**確認用データ:**
------------------------------------------------------------------------

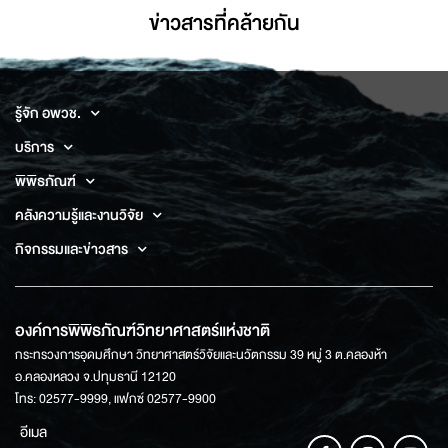
ข่าวสารที่่คล้ายกัน
รู้จัก อพวช.
บริการ
พิพิธภัณฑ์
คลังความรู้และงานวิจัย
กิจกรรมและข่าวสาร
องค์การพิพิธภัณฑ์วิทยาศาสตร์แห่งชาติ
กระทรวงการอุดมศึกษา วิทยาศาสตร์วิจัยและนวัตกรรม 39 หมู่ 3 ต.คลองห้า
อ.คลองหลวง จ.ปทุมธานี 12120
โทร: 02577-9999, แฟกซ์ 02577-9900
อีเมล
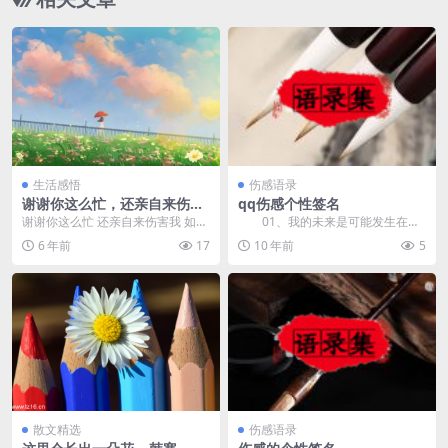
生活感悟
伤感语录
谢谢你这么忙，还亲自来伤害
qq伤感个性签名
我
谢谢你这么忙 还亲自来伤害我 如今
01、我的未来是可能发生在任
我很好 谢谢你的忽略...... 我们停停
何人身上，但绝不是你。 0
6 年前
17
10 年前
5
走走...
2、...
散文精选
伤感语录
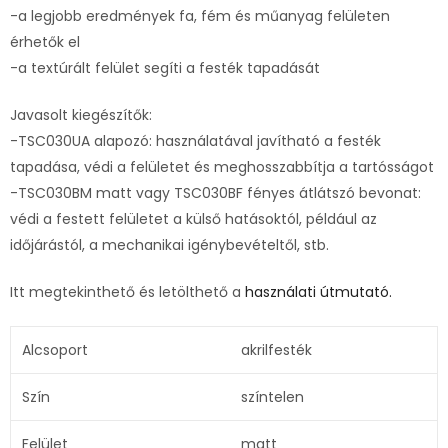
-a legjobb eredmények fa, fém és műanyag felületen
érhetők el
-a textúrált felület segíti a festék tapadását
Javasolt kiegészítők:
-TSC030UA alapozó: használatával javítható a festék
tapadása, védi a felületet és meghosszabbítja a tartósságot
-TSC030BM matt vagy TSC030BF fényes átlátszó bevonat:
védi a festett felületet a külső hatásoktól, például az
időjárástól, a mechanikai igénybevételtől, stb.
Itt megtekinthető és letölthető a
használati útmutató.
Alcsoport
akrilfesték
Szín
színtelen
Felület
matt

------------------------------------------------------------------------

**対応事項:**
上のデータの文字をすべて、一字一句変えずに書き写すこと。画像は答えに含めないこと。

**回答:**
ข่าวสารที่่คล้ายกัน
รู้จัก อพวช.
บริการ
พิพิธภัณฑ์
คลังความรู้และงานวิจัย
กิจกรรมและข่าวสาร
องค์การพิพิธภัณฑ์วิทยาศาสตร์แห่งชาติ
กระทรวงการอุดมศึกษา วิทยาศาสตร์วิจัยและนวัตกรรม 39 หมู่ 3 ต.คลองห้า
อ.คลองหลวง จ.ปทุมธานี 12120
โทร: 02577-9999, แฟกซ์ 02577-9900
อีเมล
生活感悟
伤感语录
谢谢你这么忙，还亲自来伤害
qq伤感个性签名
我
谢谢你这么忙 还亲自来伤害我 如今
01、我的未来是可能发生在任
我很好 谢谢你的忽略...... 我们停停
何人身上，但绝不是你。 0
6 年前
17
10 年前
5
走走...
2、...
散文精选
伤感语录
-a legjobb eredmények fa, fém és műanyag felületen
érhetők el
-a textúrált felület segíti a festék tapadását
Javasolt kiegészítők:
-TSC030UA alapozó: használatával javítható a festék
tapadása, védi a felületet és meghosszabbítja a tartósságot
-TSC030BM matt vagy TSC030BF fényes átlátszó bevonat:
védi a festett felületet a külső hatásoktól, például az
időjárástól, a mechanikai igénybevételtől, stb.
Itt megtekinthető és letölthető a
használati útmutató.
Alcsoport
akrilfesték
Szín
színtelen
Felület
matt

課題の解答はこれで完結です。